The last days of May have brought unusually chilly and in some areas wet weather to parts of Alaska and the southern Yukon, from the Panhandle to the Bering Strait. This widely inclement weather was not the result of one gaint weather system. Rather, multiple slow moving low pressure systems aloft were the culprit. At the same time, modest high pressure aloft extending from the Northwest Territories southwestward in northeast Alaska made for pleasant late May weather on the northern Yukon and much of northern Alaska. Figure 1. Shows the mid-atmosphere (roughtly 18,000 ft, 5.5km AGL) flow pattern as of 4am AKDT Tuesday May 30. I’ve annotated the wind flow and high and low centers on the graphic. You can think of the color field as showing areas of high or low pressure relative to the average for this time of year: warm colors = higher pressures, cool colors=lower pressure. The dashed lines represented troughs of low pressure and are associated with abrupt shifts in wind direction.
Temperatures
The plot in Fig 2. shows high temperatures on Monday May 29. As you might expect from the upper air pattern, much of mainland Alaska and the Yukon north of the Yukon River had daily high temperatures near to above normal, while the areas more directly influenced by the low pressure centers were cooler (relative to normal).

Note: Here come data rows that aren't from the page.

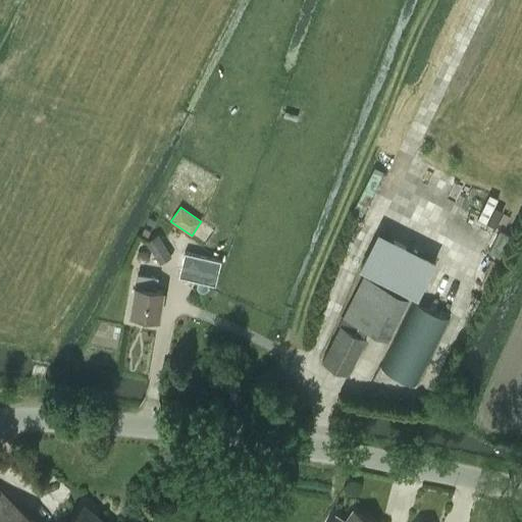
[(500,230),(489,252),(500,257),(510,236),(500,230)]
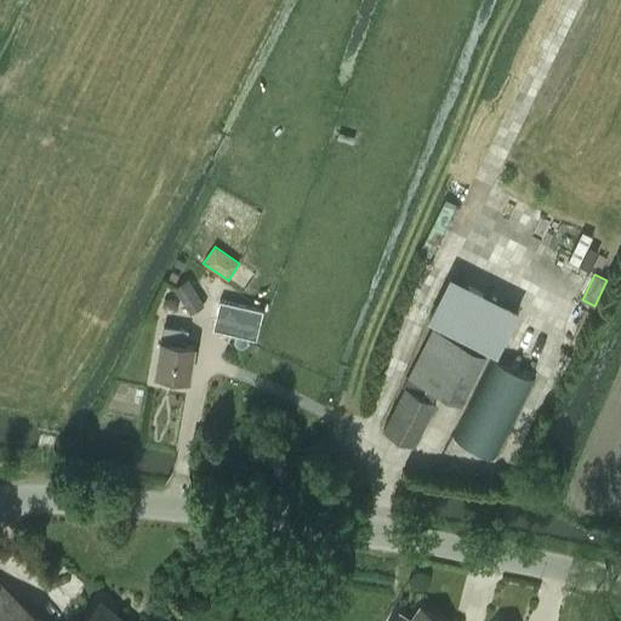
[(450,277),(429,318),(497,352),(518,312),(450,277)]
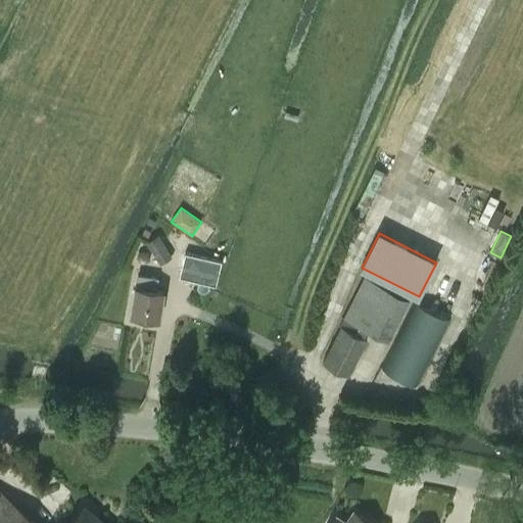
[(160,264),(172,256),(157,235),(147,242),(160,264)]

On May 30th many places in the Tanana Valley saw the lowest high temperatures for the date since the 1930s. Fairbanks Airport high temperature of 50F (10.0C) is the lowest daily high temperature this late in the season since June 4, 2006. Some places in the Copper River basin and upper Tanana Valley, none of which have consistent climate records prior to the early 1940s, set record low high temperatures for the date, including Gulkana 43F (6.1C)1 and Northway 47F (8.3C). On May 29th Juneau Airport recorded a record low maximum at 46F (7.8C). Overnight temperatures have not been notably low due to the persistent cloud cover.
Rain
Precipitation with these slow moving low pressure systems during the warm season can be locally heavy. Nenana (40 miles southwest of Fairbanks) recorded a whooping 1.11 inches at the airport in the 12 hours from 10pm May 29 to 10am May 30. That much precipitation in such a short period of time has an expected occurrence of about once in five years, but the fact that it occurred in May and not July or August is even more remarkable.2 The total rainfall for May 29 and 30 at Nenana was over 1.5 inches. For comparison Fairbanks airport had only 0.12 inches in the same time. Southeast Alaska also had significant rainfall May 28 to 30 but amounts were not excessive.
Snow
Perhaps most striking were the multiple reports of accumulating snow. The Glennallen area saw rain turn to snow during the early morning hours on May 30th and some areas had a small slushy accumulation before the precipitation turned back to rain. However, areas near Glennallen at just slightly higher elevations saw the snow last longer and accumulate. Figure 3 shows an Alaska DOT webcam on the Glenn Highway near Tolsona (west of Glennallen) that is about 600 feet higher elevation than Glennallen, which in this case made all the difference for snow accumulation. Photos posted on social media Tuesday morning May 30 also showed several inches of snow in the Tolsona area, while the FAA webcam at the Gulkana Airport cleared showed it was snowing but there was never any significant accumulation.
Snow fell across portions of western Alaska too on May 29 and 30th. From about Nome westward there was some accumulation, as seen in Fig. 4 from Dexter, Alaska (about 10 miles northeast of Nome). Accumulating snow in this part of Alaska this late in the season is unusual at low elevation but by no means unheard of; the first week of June 2021 Nome had accumulating snow on four days (which was very unusual). Snow also fell to the south and east of Nome: at Hooper Bay in the YK Delta snow was reported to fall for about an hour but without accumulating.
Technical details:
NWS Western Region surface weather observation plots at: https://www.wrh.noaa.gov/map/
Tropical Tidbits model graphics at: https://www.tropicaltidbits.com/analysis/models/
Nenana rainfall return interval extracted from NOAA Atlas 14 at: https://hdsc.nws.noaa.gov/pfds/pfds_map_ak.html
Telecommunications with the automated observation at Gulkana Airport have been mostly but not entirely inoperative for some days now. However, the observations are being made and the climate data for May 30 should be available in early June.
The only readily available estimates of precipitation frquency are for annual values. To the best of my knowledge there no readily available estimates for short duration precipitation in Alaska broken out at the seasonal or monthly time scales.